This article deals with the S–S bond scission
of the
model substrate 2,2′-dithiodipyridine (DTDP) in the presence
of a selective set of metal precursors: RuII(acac)2, [RuIICl2(PPh3)3], [RuIIHCl(CO)(PPh3)3], [RuII(H)2(CO)(PPh3)3], [RuII(bpy)2Cl2], [RuII(pap)2Cl2], [OsII(bpy)2Cl2], and [OsII(pap)2Cl2] (acac, acetylacetonate;
bpy, 2,2′-bipyridine; pap, 2-phenylazopyridine). This led to
the eventual formation of the corresponding mononuclear complexes
containing the cleaved pyridine-2-thiolate unit in 1–4/[5]ClO4–[8]ClO4. The formation of the complexes was ascertained by their
single-crystal X-ray structures, which also established sterically
constrained four-membered chelate (average N1–M–S1 angle
of 67.89°) originated from the in situ-generated pyridine-2-thiolate
unit. Ruthenium(III)-derived one-electron paramagnetic complexes 1–2 (S = 1/2, magnetic moment/B.M.
= 1.82 (1)/1.81(2)) exhibited metal-based
anisotropic electron paramagnetic resonance (EPR) (Δg: 1/2 = 0.64/0.93, ⟨g⟩: 1/2 = 2.173/2.189)

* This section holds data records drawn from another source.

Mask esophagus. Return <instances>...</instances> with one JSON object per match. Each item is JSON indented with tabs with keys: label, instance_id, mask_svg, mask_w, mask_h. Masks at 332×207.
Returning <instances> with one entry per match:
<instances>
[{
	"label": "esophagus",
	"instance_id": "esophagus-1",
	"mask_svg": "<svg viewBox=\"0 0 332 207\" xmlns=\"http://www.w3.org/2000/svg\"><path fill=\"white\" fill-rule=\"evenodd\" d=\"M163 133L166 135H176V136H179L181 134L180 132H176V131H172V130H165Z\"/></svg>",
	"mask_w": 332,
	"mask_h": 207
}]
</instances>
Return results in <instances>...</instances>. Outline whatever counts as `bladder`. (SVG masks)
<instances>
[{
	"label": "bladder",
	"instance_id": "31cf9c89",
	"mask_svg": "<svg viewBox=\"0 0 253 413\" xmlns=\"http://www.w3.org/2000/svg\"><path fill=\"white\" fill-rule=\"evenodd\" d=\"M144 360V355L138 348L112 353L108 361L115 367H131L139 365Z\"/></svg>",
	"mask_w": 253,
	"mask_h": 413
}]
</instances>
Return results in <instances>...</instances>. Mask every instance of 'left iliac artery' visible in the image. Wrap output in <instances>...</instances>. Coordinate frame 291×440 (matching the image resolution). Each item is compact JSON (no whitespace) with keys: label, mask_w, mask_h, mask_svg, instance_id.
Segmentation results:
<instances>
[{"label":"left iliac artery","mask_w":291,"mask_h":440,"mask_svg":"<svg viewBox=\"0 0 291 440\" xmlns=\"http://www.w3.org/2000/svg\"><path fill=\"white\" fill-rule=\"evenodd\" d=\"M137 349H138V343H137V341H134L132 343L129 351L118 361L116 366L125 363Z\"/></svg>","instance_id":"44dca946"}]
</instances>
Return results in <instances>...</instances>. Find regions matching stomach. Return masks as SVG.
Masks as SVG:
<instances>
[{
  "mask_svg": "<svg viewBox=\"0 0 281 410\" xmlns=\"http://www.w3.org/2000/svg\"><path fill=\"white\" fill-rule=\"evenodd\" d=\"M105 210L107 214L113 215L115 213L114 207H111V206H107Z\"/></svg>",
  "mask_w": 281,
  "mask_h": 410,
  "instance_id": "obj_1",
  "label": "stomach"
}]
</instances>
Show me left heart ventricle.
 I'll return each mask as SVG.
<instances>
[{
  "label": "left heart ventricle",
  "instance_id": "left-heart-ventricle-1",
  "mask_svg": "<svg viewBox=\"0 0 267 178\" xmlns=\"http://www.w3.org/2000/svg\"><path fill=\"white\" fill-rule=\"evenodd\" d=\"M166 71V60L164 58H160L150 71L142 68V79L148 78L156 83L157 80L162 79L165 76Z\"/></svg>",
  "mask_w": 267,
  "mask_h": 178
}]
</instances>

and a broad 1H nuclear magnetic resonance (NMR) signature
due to the contact shift effect. The spectroelectrochemical and electronic
structural aspects of the complexes were analyzed experimentally in
combination with theoretical calculations of density functional theory
(DFT and TD-DFT). The unperturbed feature of DTDP even in refluxing
ethanol over a period of 10 h can be attributed to the active participation
of the metal fragments in facilitating S–S bond cleavage in 1–4/[5]ClO4–[8]ClO4. It also revealed the following three probable
pathways toward S–S bond cleavage of DTDP as a function of
metal precursors: (i) the metal-to-ligand charge-transfer (MLCT) (RuII → σ* of DTDP)-driven metal oxidation (RuII → RuIII) process in the case of relatively
electron-rich metal fragments {RuII(acac)2}
or RuIICl2 in 1 or 2, respectively; (ii) metal hydride-assisted formation of 3 or 4 with the concomitant generation of H2; and (iii) S–S bond reduction with the simultaneous oxidation
of the solvent benzyl alcohol to benzaldehyde.